[Given text]:
+++++

Changelogs » Awkward

Awkward

999.0

a.pad(3, clip=True).fillna(999).regular()
returns [[  1.1,   2.2,   3.3],
[999. , 999. , 999. ],

9.9


      

0.10.1

Closed a security hole and backward incompatibility in `awkward.persist.whitelist` handling.

0.10.0

A new semi-major version providing tweaks for Tables of VirtualArrays, so they can be used as lazy arrays in uproot. All changes are from PR 131.

0.9.0

As a new semi-major version, this is now the minimum version of awkward for uproot-methods and uproot. It includes

* The first usable version of awkward-numba (jagged arrays only).
* PRs 122 and scikit-hep/uproot-methods50, which moves part of the machinery to construct jagged Lorentz vector arrays from jagged arrays into awkward itself.
* A long-standing fix to uproot's Pandas handling, which illegally depended on internals of the `JaggedArray` class to function. Now the interface is strictly through the public API.

0.9.0rc3

Added PR 123, which fixed a missing return and also updated the list of methods for `JaggedArrayNumba` to match `JaggedArray`.

0.9.0rc2

Includes PR 122, which is the first half to be followed by scikit-hep/uproot-methods50.

0.9.0rc1

Deploying release candidate so that uproot continuous integration is not broken.

0.8.15

PRs 117, 118, 120: new `JaggedArray.choose` and `argchoose`, as well as generalization of `concatenate` to `ObjectArrays` and `Tables`.

0.8.14

Added to the deserialization whitelist, primarily `uproot_methods.classes.*` (so that `TLorentzVectors` and such can be deserialized without manually adding it to the whitelist).

+++++

[Data rows]:
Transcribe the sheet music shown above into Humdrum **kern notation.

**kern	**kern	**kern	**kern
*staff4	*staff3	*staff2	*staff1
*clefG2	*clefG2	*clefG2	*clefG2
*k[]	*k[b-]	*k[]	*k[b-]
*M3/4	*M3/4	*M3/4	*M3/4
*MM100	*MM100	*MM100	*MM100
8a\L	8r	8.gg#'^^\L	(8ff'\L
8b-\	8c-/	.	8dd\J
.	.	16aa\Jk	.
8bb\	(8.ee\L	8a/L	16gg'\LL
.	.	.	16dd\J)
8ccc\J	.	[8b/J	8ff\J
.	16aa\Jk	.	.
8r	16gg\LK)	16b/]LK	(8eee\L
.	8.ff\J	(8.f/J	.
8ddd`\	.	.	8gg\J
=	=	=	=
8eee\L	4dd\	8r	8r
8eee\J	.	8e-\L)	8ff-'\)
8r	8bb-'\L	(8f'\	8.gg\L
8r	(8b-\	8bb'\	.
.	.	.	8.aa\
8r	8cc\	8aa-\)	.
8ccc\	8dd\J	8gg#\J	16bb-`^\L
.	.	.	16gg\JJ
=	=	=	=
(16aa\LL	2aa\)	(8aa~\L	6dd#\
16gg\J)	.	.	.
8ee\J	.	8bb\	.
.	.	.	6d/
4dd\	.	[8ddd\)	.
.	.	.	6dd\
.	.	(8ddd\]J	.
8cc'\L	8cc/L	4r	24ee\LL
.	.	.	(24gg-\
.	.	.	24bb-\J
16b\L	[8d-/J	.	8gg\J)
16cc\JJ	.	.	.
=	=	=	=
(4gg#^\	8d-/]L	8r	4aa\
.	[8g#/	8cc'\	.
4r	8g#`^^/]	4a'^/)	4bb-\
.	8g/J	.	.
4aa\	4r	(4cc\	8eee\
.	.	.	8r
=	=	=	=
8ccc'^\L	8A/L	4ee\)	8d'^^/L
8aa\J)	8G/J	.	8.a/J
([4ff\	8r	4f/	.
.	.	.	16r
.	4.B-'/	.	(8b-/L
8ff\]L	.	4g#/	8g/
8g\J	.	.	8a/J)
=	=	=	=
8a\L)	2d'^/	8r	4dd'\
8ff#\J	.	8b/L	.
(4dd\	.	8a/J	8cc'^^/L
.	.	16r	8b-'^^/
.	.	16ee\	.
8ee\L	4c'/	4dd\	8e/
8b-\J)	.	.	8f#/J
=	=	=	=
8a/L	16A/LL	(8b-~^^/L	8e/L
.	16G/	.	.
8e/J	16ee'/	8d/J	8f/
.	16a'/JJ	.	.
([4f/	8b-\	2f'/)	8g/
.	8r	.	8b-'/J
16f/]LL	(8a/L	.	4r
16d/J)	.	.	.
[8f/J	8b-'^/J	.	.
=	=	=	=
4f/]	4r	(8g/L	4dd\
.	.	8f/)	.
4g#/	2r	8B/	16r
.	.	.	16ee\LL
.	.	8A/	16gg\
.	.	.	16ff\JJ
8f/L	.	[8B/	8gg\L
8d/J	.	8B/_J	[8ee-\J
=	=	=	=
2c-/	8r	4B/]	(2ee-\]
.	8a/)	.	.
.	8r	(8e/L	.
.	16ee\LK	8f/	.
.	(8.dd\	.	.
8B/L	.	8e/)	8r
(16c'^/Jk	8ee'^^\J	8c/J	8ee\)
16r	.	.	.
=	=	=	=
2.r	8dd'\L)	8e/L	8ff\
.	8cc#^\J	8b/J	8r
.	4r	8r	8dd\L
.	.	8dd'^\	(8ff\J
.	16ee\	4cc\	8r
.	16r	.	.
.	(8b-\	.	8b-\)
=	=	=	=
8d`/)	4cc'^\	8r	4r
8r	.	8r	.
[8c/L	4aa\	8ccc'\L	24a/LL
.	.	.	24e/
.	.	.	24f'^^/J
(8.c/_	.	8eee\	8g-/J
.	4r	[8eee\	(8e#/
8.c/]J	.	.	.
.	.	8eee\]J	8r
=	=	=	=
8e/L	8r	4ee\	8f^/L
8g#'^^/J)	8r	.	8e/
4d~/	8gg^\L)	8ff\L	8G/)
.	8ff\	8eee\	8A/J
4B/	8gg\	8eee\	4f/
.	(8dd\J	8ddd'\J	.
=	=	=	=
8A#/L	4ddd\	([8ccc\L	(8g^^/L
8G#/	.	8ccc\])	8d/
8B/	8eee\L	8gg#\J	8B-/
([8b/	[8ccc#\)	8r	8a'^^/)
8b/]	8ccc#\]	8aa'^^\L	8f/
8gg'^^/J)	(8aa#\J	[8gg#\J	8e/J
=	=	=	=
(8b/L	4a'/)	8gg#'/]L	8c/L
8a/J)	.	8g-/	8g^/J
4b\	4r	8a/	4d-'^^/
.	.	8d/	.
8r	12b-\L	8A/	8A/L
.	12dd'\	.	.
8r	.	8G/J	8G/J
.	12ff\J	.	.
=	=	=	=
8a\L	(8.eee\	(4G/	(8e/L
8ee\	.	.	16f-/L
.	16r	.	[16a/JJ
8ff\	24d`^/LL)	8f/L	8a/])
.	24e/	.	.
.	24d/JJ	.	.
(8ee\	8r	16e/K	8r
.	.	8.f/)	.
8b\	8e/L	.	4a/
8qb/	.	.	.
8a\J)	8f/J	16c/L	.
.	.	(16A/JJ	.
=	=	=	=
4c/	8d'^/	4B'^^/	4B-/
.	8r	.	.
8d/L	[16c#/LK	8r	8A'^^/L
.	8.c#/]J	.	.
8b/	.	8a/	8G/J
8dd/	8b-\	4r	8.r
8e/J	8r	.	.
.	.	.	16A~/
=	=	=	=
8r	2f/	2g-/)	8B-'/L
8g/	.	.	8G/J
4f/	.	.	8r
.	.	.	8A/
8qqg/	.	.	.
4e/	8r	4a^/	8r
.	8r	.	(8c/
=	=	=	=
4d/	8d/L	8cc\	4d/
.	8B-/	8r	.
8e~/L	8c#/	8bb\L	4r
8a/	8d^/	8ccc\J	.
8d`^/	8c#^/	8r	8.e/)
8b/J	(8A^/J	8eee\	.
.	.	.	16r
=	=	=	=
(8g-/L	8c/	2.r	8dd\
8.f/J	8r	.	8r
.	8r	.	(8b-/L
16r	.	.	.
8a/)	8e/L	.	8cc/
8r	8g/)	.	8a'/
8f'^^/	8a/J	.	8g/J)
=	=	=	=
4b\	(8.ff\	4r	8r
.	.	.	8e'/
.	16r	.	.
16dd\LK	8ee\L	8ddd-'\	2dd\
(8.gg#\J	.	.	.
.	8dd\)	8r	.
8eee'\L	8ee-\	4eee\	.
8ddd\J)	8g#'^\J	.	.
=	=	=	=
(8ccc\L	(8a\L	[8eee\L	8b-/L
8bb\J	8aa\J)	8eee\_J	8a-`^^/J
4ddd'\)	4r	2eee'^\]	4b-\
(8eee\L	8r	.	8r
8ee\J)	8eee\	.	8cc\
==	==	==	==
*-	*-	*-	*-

+++++

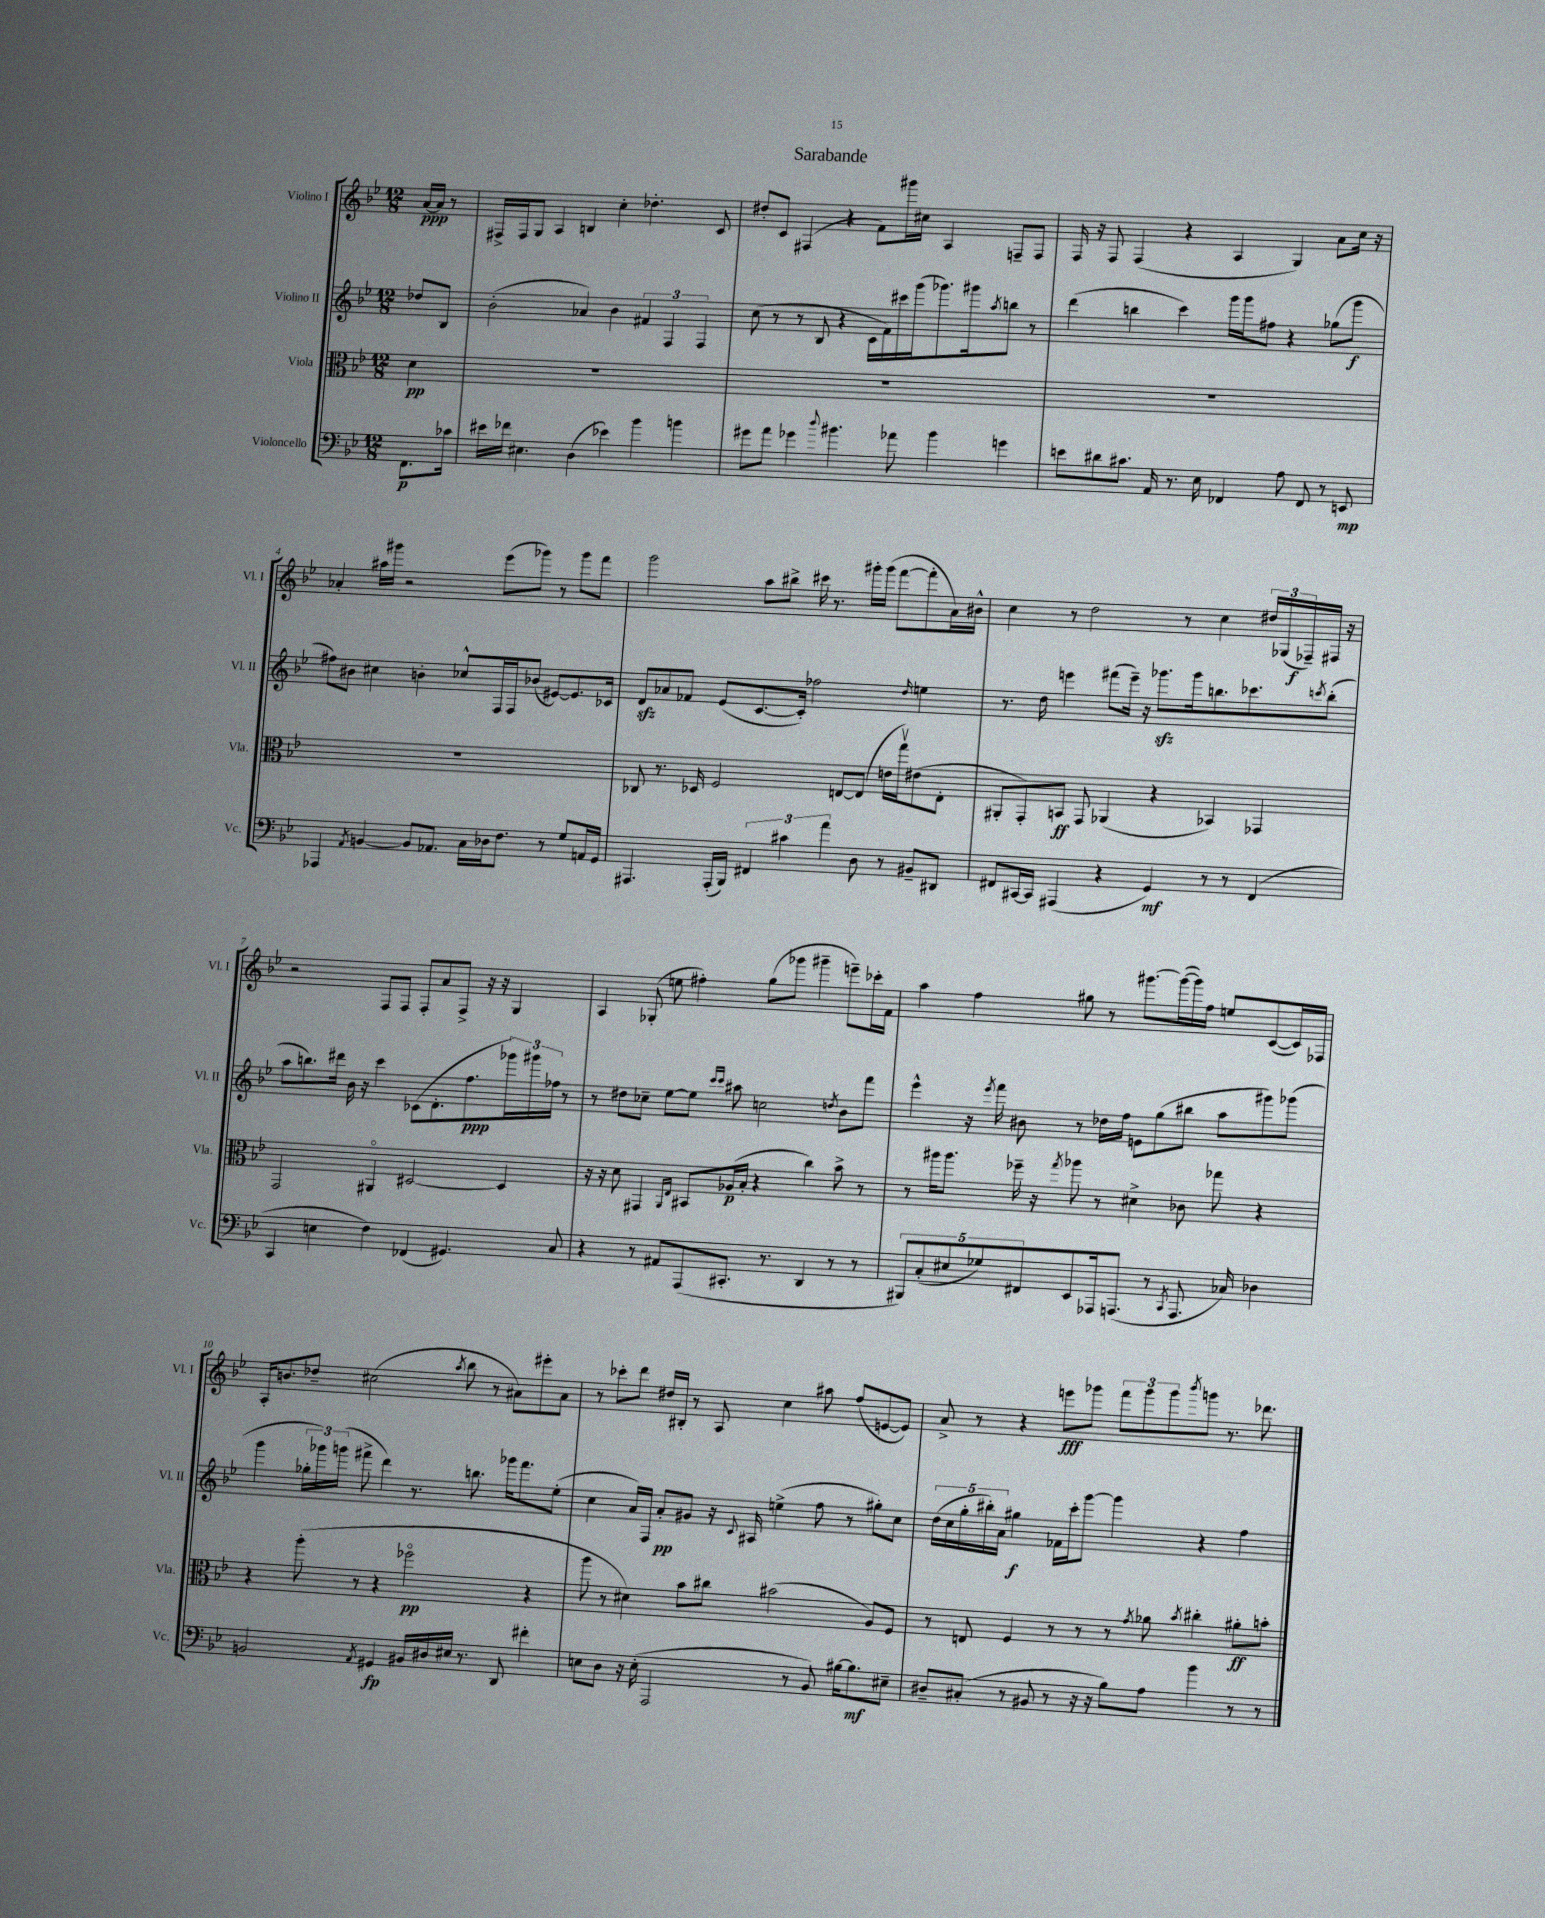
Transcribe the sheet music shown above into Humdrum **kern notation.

+++++

[Complete the following]:
(1) In the Awkward changelog, which pull request contains all the changes in version 0.10.0?
(2) Copy from the Awkward changelog the stretch from "Includes PR 122, which" through "to the whitelist).", word for word.
The records have no connection to the Awkward changelog.

[Expected results]:
(1) PR 131

(2)
Includes PR 122, which is the first half to be followed by scikit-hep/uproot-methods50.

0.9.0rc1

Deploying release candidate so that uproot continuous integration is not broken.

0.8.15

PRs 117, 118, 120: new `JaggedArray.choose` and `argchoose`, as well as generalization of `concatenate` to `ObjectArrays` and `Tables`.

0.8.14

Added to the deserialization whitelist, primarily `uproot_methods.classes.*` (so that `TLorentzVectors` and such can be deserialized without manually adding it to the whitelist).